This kind of headline or link would likely get quite a few clicks as members of academe browse the virtual newsstand. Some purists, or are they Puritans, no doubt frown at the Internet habits of successful professionals, but is it really any better to author or consume articles with colons? Are they more serious, even as their titles, if not revelatory of, with the fine print that follows, deal also with death, sex, murder, all those good ingredients of literature and the bible that have been a mainstay practically ever since dinosaurs stopped walking on this earth?
What I am getting at is that headlines in academe, especially those related to news and opinions, are often attention-getting. And why should they not to be? Why would anyone of reasonable faculties think enticing headlines are a bad thing? In fact, they add some much needed levity and also entertainment to the field of higher education. Academe is not a contact sport, so let the tongues in writing duel.
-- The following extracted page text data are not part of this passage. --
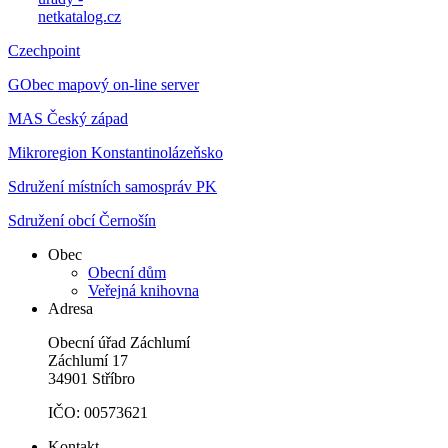
Czechpoint
GObec mapový on-line server
MAS Český západ
Mikroregion Konstantinolázeňsko
Sdružení místních samospráv PK
Sdružení obcí Černošín
Obec
Obecní dům
Veřejná knihovna
Adresa
Obecní úřad Záchlumí
Záchlumí 17
34901 Stříbro
IČO: 00573621
Kontakt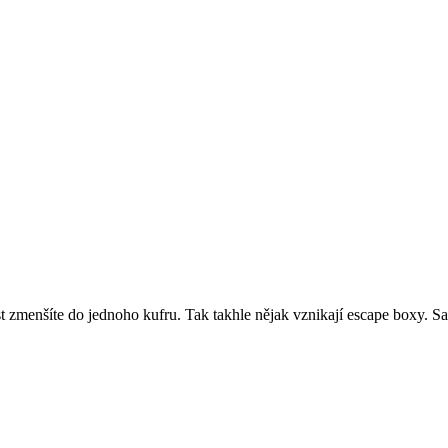
 zmenšíte do jednoho kufru. Tak takhle nějak vznikají escape boxy. Sam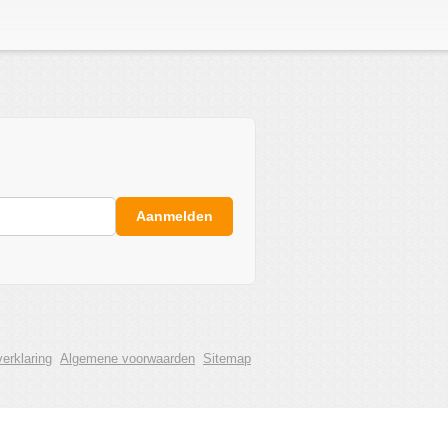
Aanmelden
erklaring
Algemene voorwaarden
Sitemap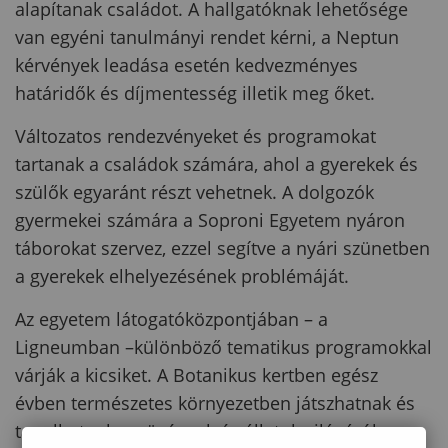
alapítanak családot.
A hallgatóknak lehetősége
van egyéni tanulmányi rendet kérni, a Neptun
kérvények leadása esetén kedvezményes
határidők és díjmentesség illetik meg őket.
Változatos rendezvényeket és programokat
tartanak a családok számára, ahol a gyerekek és
szülők egyaránt részt vehetnek. A dolgozók
gyermekei számára a Soproni Egyetem nyáron
táborokat szervez, ezzel segítve a nyári szünetben
a gyerekek elhelyezésének problémáját.
Az egyetem látogatóközpontjában – a
Ligneumban –különböző tematikus programokkal
várják a kicsiket. A Botanikus kertben egész
évben természetes környezetben játszhatnak és
tanulhatnak a növények és állatok világáról.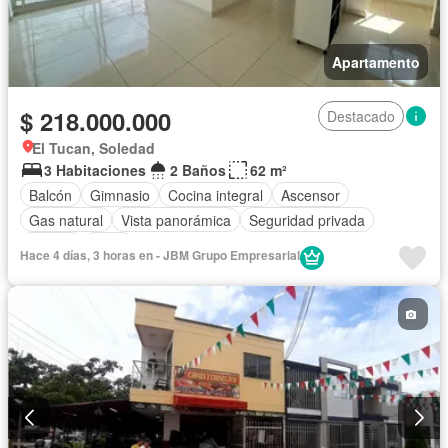
Apartamento
$ 218.000.000
Destacado
El Tucan, Soledad
3 Habitaciones
2 Baños
62 m²
Balcón
Gimnasio
Cocina integral
Ascensor
Gas natural
Vista panorámica
Seguridad privada
Piscina
Agua
Hace 4 días, 3 horas en - JBM Grupo Empresarial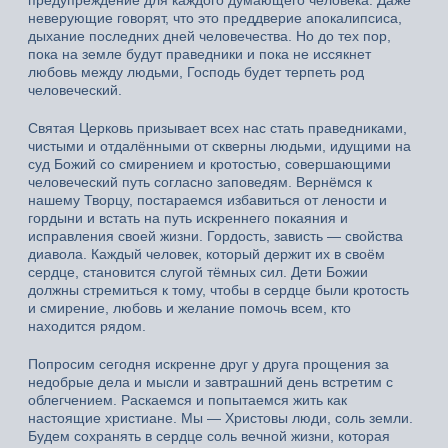
предупреждение для каждого думающего человека. Даже
неверующие говорят, что это преддверие апокалипсиса,
дыхание последних дней человечества. Но до тех пор,
пока на земле будут праведники и пока не иссякнет
любовь между людьми, Господь будет терпеть род
человеческий.
Святая Церковь призывает всех нас стать праведниками,
чистыми и отдалёнными от скверны людьми, идущими на
суд Божий со смирением и кротостью, совершающими
человеческий путь согласно заповедям. Вернёмся к
нашему Творцу, постараемся избавиться от лености и
гордыни и встать на путь искреннего покаяния и
исправления своей жизни. Гордость, зависть — свойства
диавола. Каждый человек, который держит их в своём
сердце, становится слугой тёмных сил. Дети Божии
должны стремиться к тому, чтобы в сердце были кротость
и смирение, любовь и желание помочь всем, кто
находится рядом.
Попросим сегодня искренне друг у друга прощения за
недобрые дела и мысли и завтрашний день встретим с
облегчением. Раскаемся и попытаемся жить как
настоящие христиане. Мы — Христовы люди, соль земли.
Будем сохранять в сердце соль вечной жизни, которая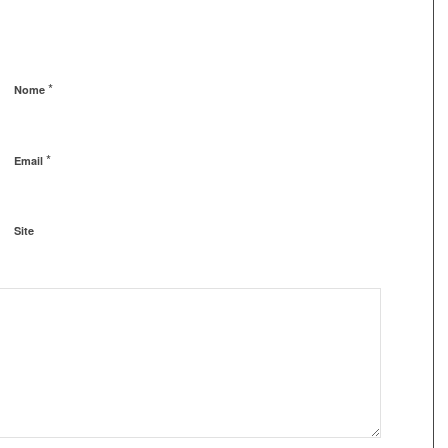
*
Nome
*
Email
Site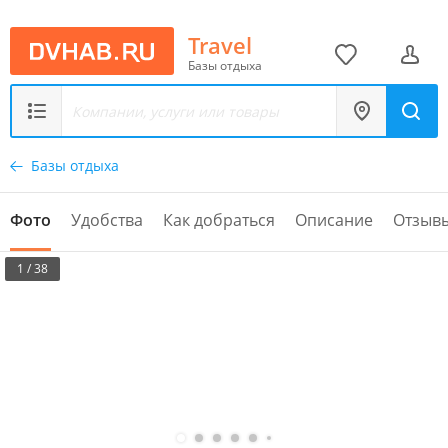
Travel
Базы отдыха
Базы отдыха
Фото
Удобства
Как добраться
Описание
Отзыв
1 / 38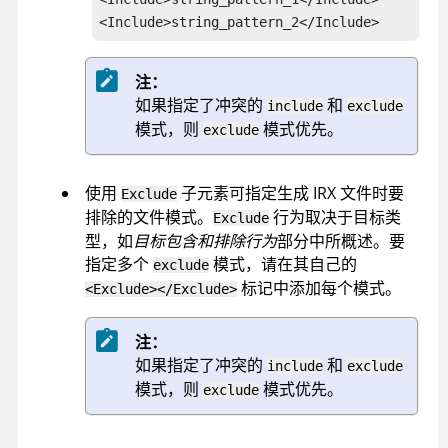
<Include>string_pattern_2</Include>
注：
如果指定了冲突的
和
include
exclude
模式，则
模式优先。
exclude
使用
子元素可指定生成
IRX
文件时要
Exclude
排除的文件模式。
行为取决于目标类
Exclude
型，如
目标包含和排除行为
部分中所概述。要
指定多个
模式，请在其自己的
exclude
标记中添加每个模式。
<Exclude></Exclude>
注：
如果指定了冲突的
和
include
exclude
模式，则
模式优先。
exclude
Authors have long known that one must entertain first in order to instruct, if one so wishes, second. Graham Greene is a perfect example, and even his entertainments, as he labeled them, are serious works. Faculty know the importance of entertaining to be able to reach students. No, I am not suggesting that chemistry faculty must juggle Bunsen burners to entice students to embrace the valence of elements. Nor am I going to dilute, slow down, or elevate this commentary by going into Bergsonian theories of laughter and the incongruous to justify academicians seeking and wanting their own National Enquirer or People Magazine.
I say let’s hear it for more entertaining and “outrageous” headlines. We have not yet reached the saturation point in academe and I suspect even the most learned and serious among us will find some fascination with headlines such as “Faculty Member Dips Elbow Patches in Parking Lot Paint,” just to make one up, and if the attraction factor is such that a person will click and at least skim or scan the article, more information and opinions are distributed than if we are faced with headings as exciting as those generated by many textbook publishers still–inside their publications.
So if you see “Harvard To Hire 95% Conservatives,” “Ice Cream Truck Runs Over Archeologist,” “Faculty Dancing at Baylor University,” “Ambidextrous Dean Decides to Can Right-Hand Man,” click and read. I know I will.